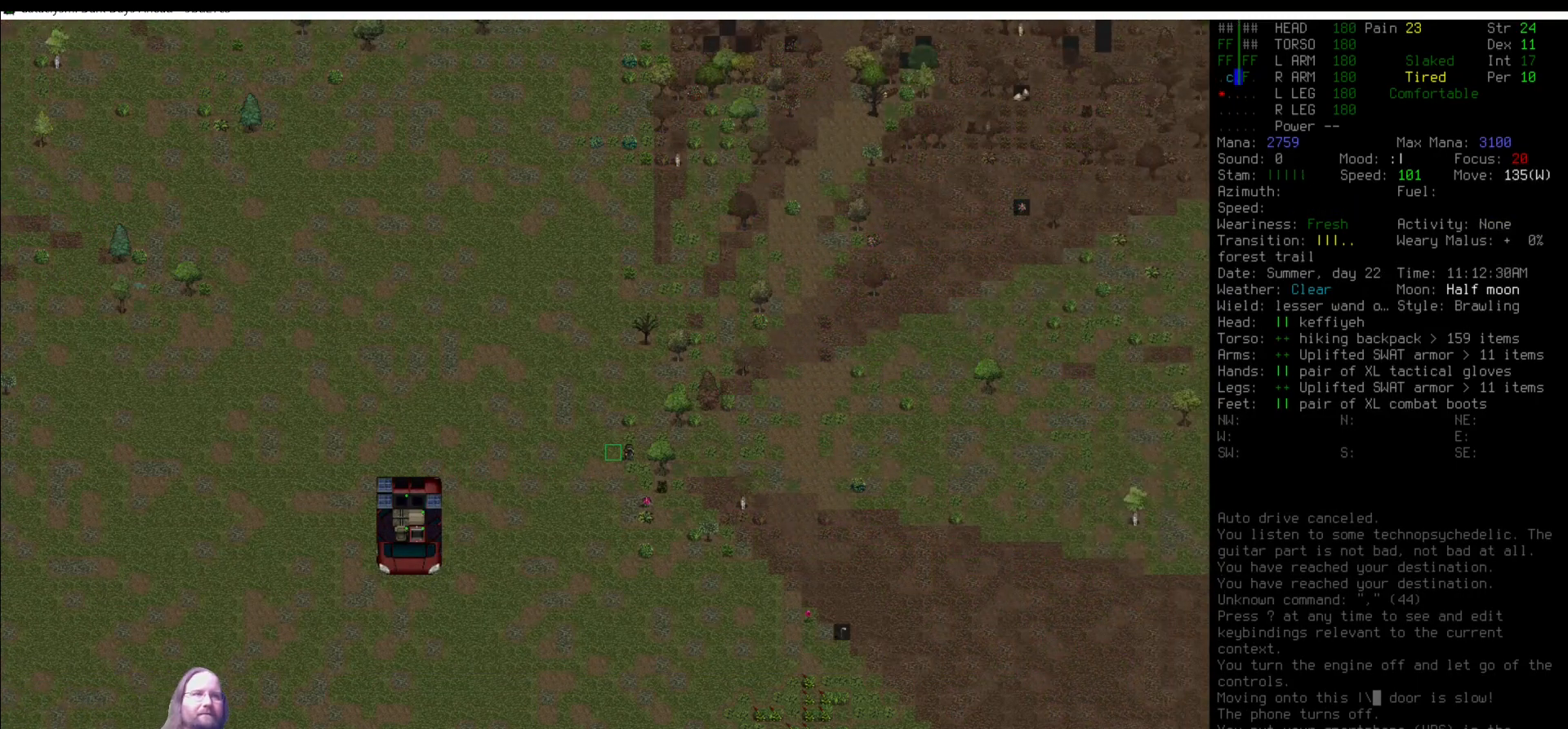
{"keys": [], "mouse": [], "events": []}
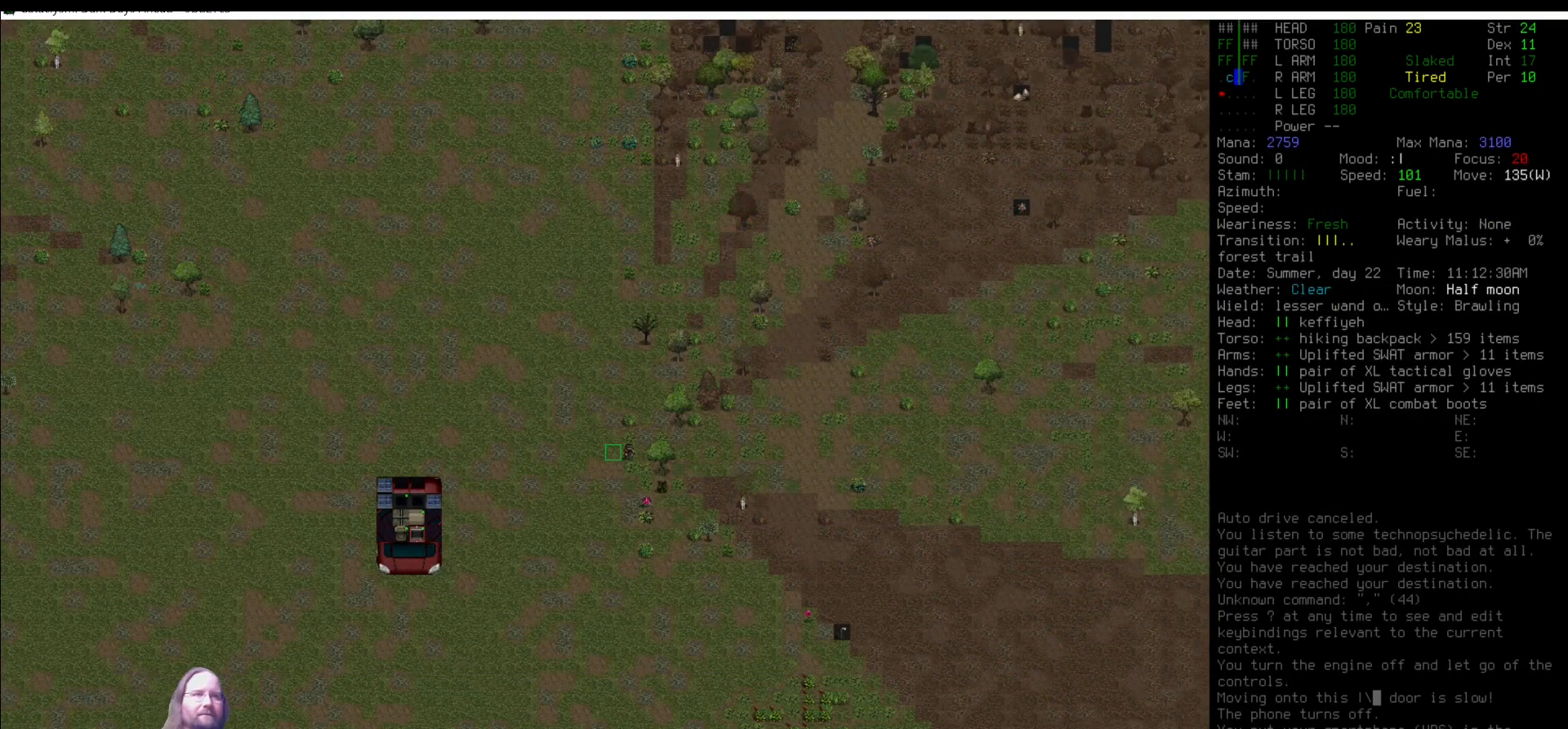
{"keys": [], "mouse": [], "events": []}
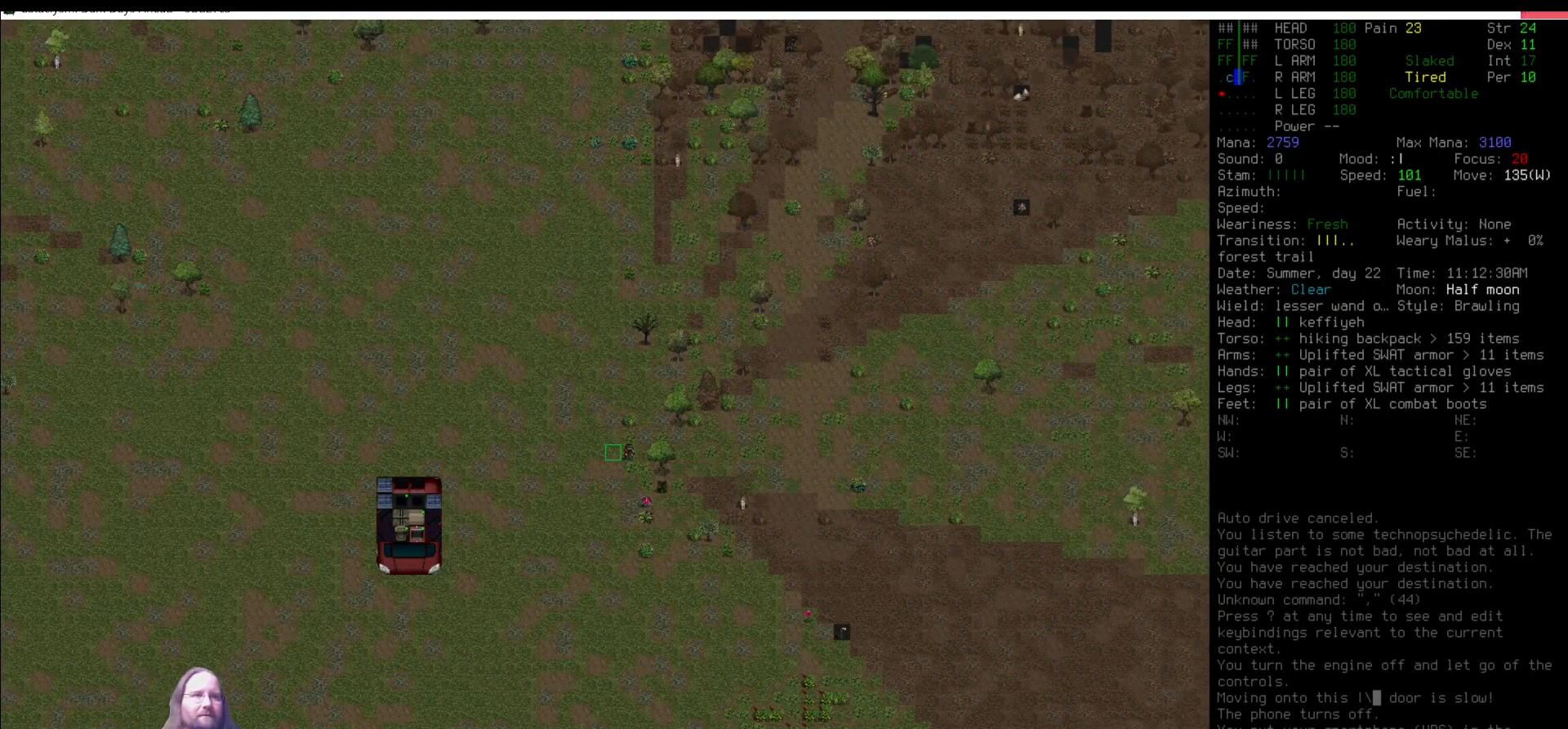
{"keys": [], "mouse": [], "events": []}
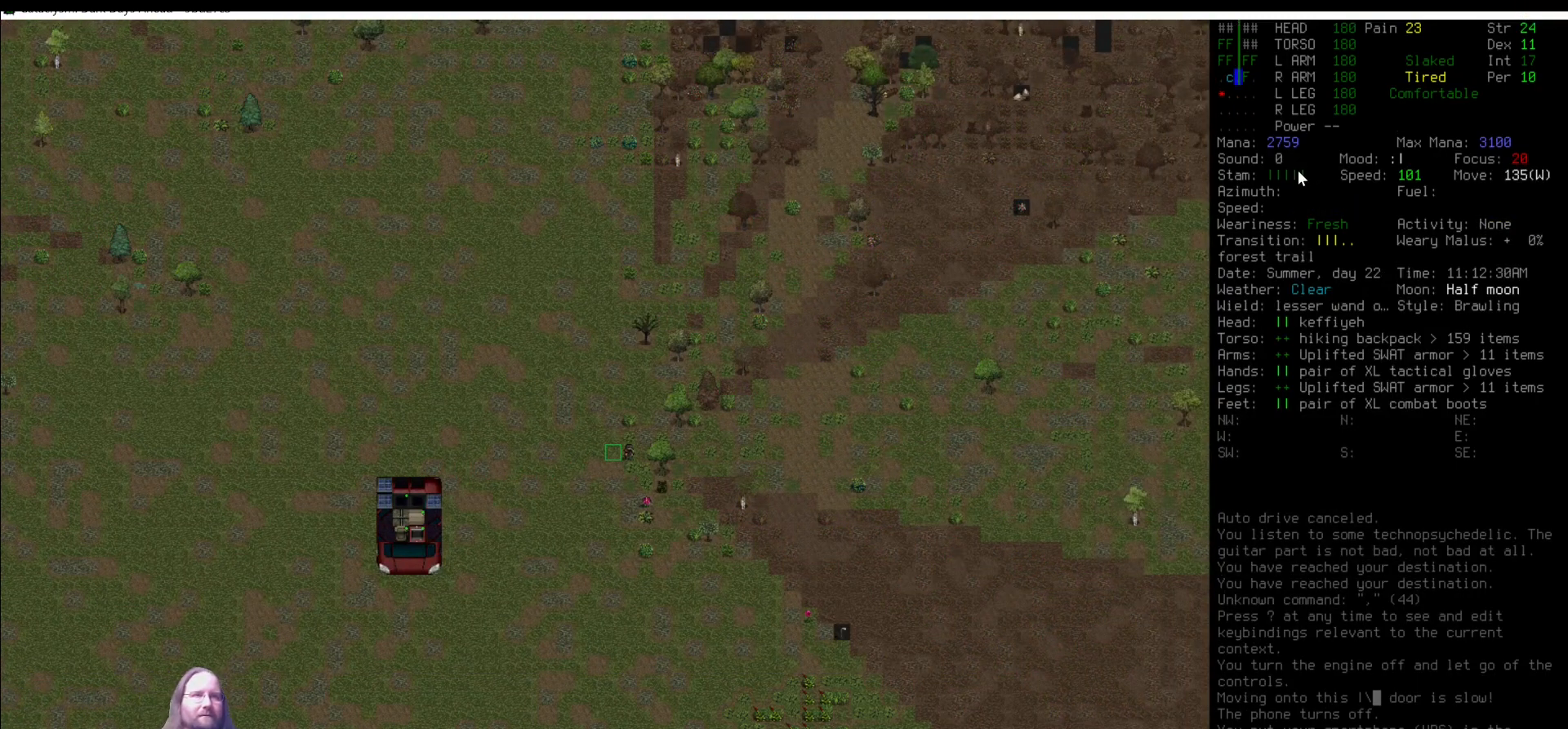
{"keys": [], "mouse": [], "events": [[152, "escape", "down"], [253, "escape", "up"]]}
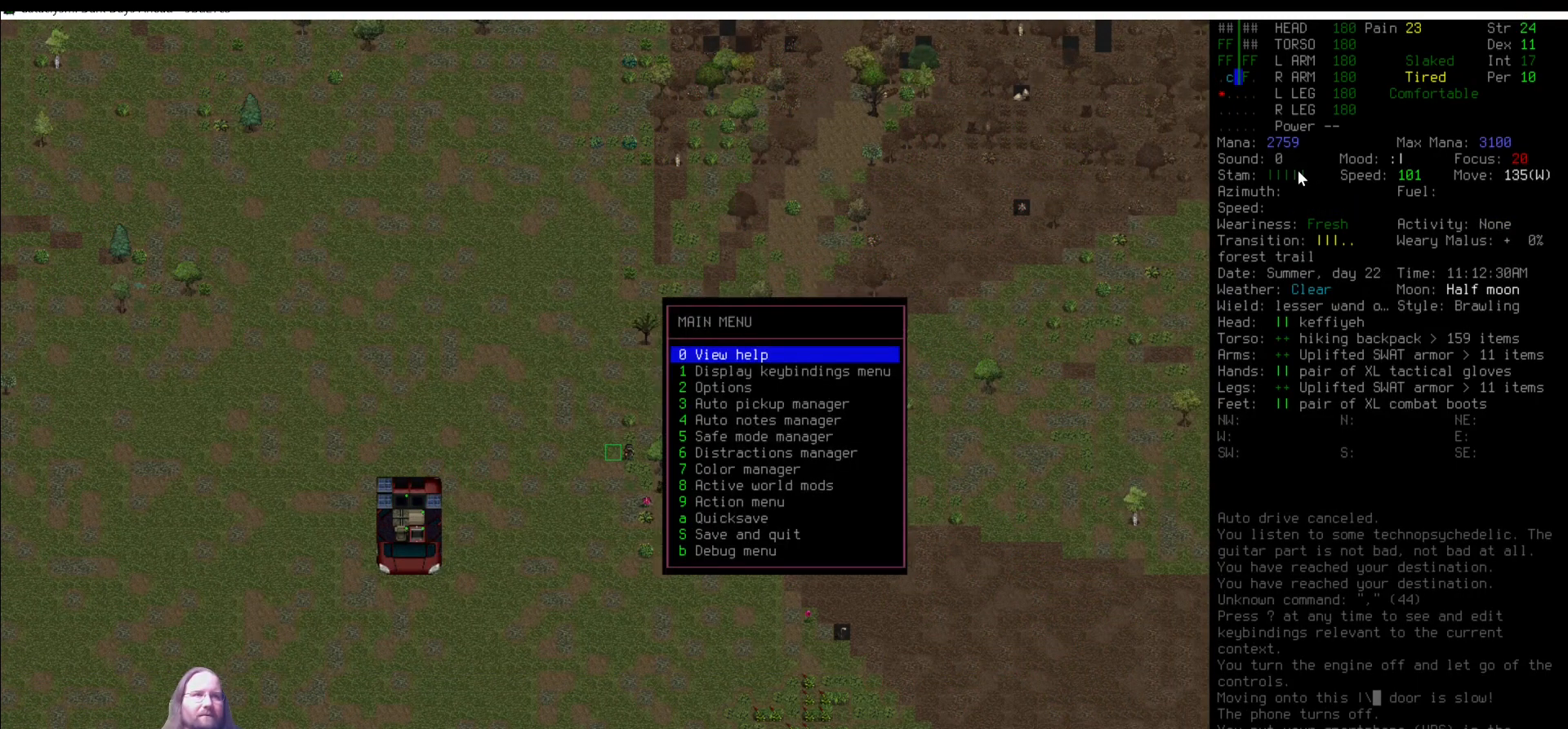
{"keys": [], "mouse": [], "events": [[34, "escape", "down"], [118, "escape", "up"], [354, "z", "down"], [438, "z", "up"]]}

PROBLEM: Only a number is wanted here: how many lines of the records above contain "escape".

RESULT: 2